A fourth subject for bargaining would be the disposition of any theater in which local or regional war was taking place. This could involve the evacuation or occupation of territory, local surrender of forces, coordinated withdrawals, treatment of the population, use of troops to police the areas, prisoner exchanges, return or transfer of authority to local governments, inspection and surveillance, introduction of occupation authorities, or anything else pertinent to the local termination of warfare.
[…]
Fifth would be the longer term disarmament and inspection arrangements.
[…]
For that reason the armistice might, as in the days of Julius Caesar, involve the surrender of hostages as a pledge for future compliance.
[…]
A sixth subject for negotiation might be the political status of various countries or territories—dissolution of alliances or blocs, dismemberment of countries, and all the other things that wars are usually “about,” possibly including economic arrangements and particularly reparations and prohibitions.
[…]
We are dealing with a process that is inherently frantic, noisy, and disruptive, in an environment of acute uncertainty, conducted by human beings who have never experienced such a crisis before and on an extraordinarily demanding time schedule.
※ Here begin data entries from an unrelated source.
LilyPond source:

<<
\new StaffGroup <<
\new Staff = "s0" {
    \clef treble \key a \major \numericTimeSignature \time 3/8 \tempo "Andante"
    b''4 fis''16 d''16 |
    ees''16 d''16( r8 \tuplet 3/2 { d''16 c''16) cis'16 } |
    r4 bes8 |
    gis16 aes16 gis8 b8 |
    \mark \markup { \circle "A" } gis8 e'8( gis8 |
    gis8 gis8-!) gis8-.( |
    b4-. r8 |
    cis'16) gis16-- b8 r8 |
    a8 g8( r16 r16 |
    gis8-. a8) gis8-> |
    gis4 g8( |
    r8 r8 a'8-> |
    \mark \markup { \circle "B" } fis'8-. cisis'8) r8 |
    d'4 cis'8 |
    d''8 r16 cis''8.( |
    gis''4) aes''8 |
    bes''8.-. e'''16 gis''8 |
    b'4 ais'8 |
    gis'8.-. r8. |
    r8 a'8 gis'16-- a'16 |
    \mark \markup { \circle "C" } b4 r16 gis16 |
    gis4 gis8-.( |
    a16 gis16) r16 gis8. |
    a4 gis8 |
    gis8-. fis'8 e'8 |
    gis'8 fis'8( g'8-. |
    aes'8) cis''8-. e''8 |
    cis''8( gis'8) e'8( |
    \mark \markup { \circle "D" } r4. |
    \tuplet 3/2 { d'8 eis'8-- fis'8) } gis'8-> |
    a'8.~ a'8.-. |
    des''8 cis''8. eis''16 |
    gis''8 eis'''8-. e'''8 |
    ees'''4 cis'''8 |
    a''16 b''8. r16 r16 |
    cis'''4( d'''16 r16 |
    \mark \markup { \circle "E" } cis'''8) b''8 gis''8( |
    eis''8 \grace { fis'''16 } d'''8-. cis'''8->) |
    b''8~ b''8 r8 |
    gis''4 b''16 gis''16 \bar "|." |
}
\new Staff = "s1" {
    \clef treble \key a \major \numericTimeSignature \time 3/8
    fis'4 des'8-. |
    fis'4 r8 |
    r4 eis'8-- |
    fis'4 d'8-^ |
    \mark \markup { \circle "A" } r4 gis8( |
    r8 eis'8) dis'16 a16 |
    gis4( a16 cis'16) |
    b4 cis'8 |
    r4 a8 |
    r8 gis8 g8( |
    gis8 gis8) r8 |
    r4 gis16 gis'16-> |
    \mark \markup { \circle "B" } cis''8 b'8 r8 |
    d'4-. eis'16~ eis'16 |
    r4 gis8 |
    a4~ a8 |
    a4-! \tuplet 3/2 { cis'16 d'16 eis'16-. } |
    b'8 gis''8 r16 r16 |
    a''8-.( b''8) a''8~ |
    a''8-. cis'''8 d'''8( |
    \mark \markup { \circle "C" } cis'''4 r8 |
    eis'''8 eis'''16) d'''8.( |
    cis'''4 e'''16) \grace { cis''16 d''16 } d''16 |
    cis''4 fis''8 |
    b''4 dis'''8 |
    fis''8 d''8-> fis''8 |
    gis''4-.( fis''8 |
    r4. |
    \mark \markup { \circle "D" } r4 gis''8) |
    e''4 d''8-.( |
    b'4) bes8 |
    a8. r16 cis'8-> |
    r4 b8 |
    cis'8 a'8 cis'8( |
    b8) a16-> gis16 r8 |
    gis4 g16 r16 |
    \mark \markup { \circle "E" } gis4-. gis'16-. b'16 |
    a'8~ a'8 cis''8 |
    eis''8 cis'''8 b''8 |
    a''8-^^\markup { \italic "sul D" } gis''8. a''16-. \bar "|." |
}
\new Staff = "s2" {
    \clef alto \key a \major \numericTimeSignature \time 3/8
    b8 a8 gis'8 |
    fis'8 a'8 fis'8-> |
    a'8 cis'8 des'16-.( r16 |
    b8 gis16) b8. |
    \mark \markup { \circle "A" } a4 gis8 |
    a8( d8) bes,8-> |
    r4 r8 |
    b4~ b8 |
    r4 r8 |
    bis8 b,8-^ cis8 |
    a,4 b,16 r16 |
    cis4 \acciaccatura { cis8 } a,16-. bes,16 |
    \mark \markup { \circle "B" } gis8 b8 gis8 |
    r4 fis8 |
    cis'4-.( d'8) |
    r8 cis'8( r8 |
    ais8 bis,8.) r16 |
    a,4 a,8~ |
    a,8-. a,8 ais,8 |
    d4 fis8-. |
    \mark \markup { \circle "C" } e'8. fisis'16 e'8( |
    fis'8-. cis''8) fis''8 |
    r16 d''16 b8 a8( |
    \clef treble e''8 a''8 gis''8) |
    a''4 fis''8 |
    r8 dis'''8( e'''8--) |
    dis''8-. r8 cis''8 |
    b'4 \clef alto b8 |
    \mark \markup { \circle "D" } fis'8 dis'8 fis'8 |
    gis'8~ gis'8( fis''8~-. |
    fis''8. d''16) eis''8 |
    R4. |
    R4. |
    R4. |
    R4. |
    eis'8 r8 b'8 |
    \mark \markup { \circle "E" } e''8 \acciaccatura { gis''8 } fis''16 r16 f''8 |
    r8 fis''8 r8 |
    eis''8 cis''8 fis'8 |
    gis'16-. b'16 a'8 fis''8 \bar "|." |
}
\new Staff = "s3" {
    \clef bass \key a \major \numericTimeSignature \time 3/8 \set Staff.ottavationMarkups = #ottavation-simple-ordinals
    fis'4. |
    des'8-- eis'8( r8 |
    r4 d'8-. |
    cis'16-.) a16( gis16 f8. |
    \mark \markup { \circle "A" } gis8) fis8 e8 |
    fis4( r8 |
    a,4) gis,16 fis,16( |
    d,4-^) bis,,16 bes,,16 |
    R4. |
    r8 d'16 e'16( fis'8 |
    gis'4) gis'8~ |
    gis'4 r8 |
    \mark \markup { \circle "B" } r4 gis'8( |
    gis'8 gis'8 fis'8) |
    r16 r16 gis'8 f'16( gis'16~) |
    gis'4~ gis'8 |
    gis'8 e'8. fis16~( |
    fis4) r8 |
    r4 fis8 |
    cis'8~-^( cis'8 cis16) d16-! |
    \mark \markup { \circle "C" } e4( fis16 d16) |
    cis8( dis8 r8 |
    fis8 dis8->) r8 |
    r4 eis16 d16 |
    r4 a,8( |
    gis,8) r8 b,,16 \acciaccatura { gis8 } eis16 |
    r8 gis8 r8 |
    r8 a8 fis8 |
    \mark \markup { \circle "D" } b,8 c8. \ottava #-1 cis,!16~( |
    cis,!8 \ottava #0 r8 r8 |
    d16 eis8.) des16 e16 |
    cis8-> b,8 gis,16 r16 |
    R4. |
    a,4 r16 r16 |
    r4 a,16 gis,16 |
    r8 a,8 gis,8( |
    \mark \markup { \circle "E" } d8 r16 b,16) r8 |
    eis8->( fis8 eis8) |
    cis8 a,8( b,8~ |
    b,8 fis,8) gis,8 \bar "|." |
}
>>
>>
We have to suppose that the negotiation would be truncated, incomplete, improvised, and disorderly, with threats, offers, and demands issued disjointedly and inconsistently, subject to misunderstanding about facts as well as intent, and with uncertainty about who has the authority to negotiate and to command.
[…]
In ordinary peacetime the Soviet leaders have tended to disdain the idea of restraint in warfare. Why not? It permits them to ridicule American strategy, to pose the deterrent threat of massive retaliation, and still perhaps to change their minds if they ever have to take war seriously. On the brink of war they would. It may be just before the outbreak that an intense dialogue would occur, shaping expectations about bringing the war to a close, avoiding a contest in city destruction, and keeping communications open.